After leaving the worst of the swamp from which it rises, Halls Stream is still hedged in tightly by forest. The easiest way to make progress the third day was simply to walk in the water.
This western segment of the boundary is a reminder that borders are slippery things, not the ordained limits we might think from blind faith in maps. According to a report by the International Boundary Commission, since 1908, the course of Halls Stream has shifted by as much as 800 feet in some places. In earlier times, this would have meant that the international boundary itself had moved. But, here, time is frozen; the boundary is a snapshot of 1908, surveyed as a series of straight lines measured between permanent monuments on land. Following the stream, I was walking in the past, as it were, with no way of knowing at any given moment whether I was in Canada or the United States.

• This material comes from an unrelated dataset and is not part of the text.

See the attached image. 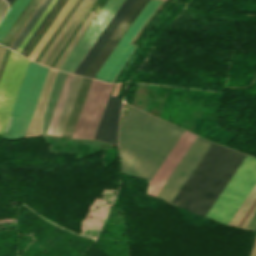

In the afternoon, I heard whoops and the sound of ATVs and knew that Halls Stream Road was nearby. I stripped down for a final dip in the brook before heading back to civilization.
Only a mile or two of walking brought me to a gate, where the forest opened into farmland and there were views across the intervale to the Quebec village of East Hereford, whose namesake mountain rises behind it. Five or six more easy miles past houses with people out visiting and planting their gardens brought me to the Connecticut River and Beecher Falls, VT, the end of my journey.
It was twilight, and I still had to cover 12 miles to Colebrook to retrieve my car. But I was hungry and in no particular hurry. So I crossed the river to Stewartstown and took a booth in a familiar diner. I ordered a plate of poutine for my supper — and, for dessert, of course, a slice of apple pie.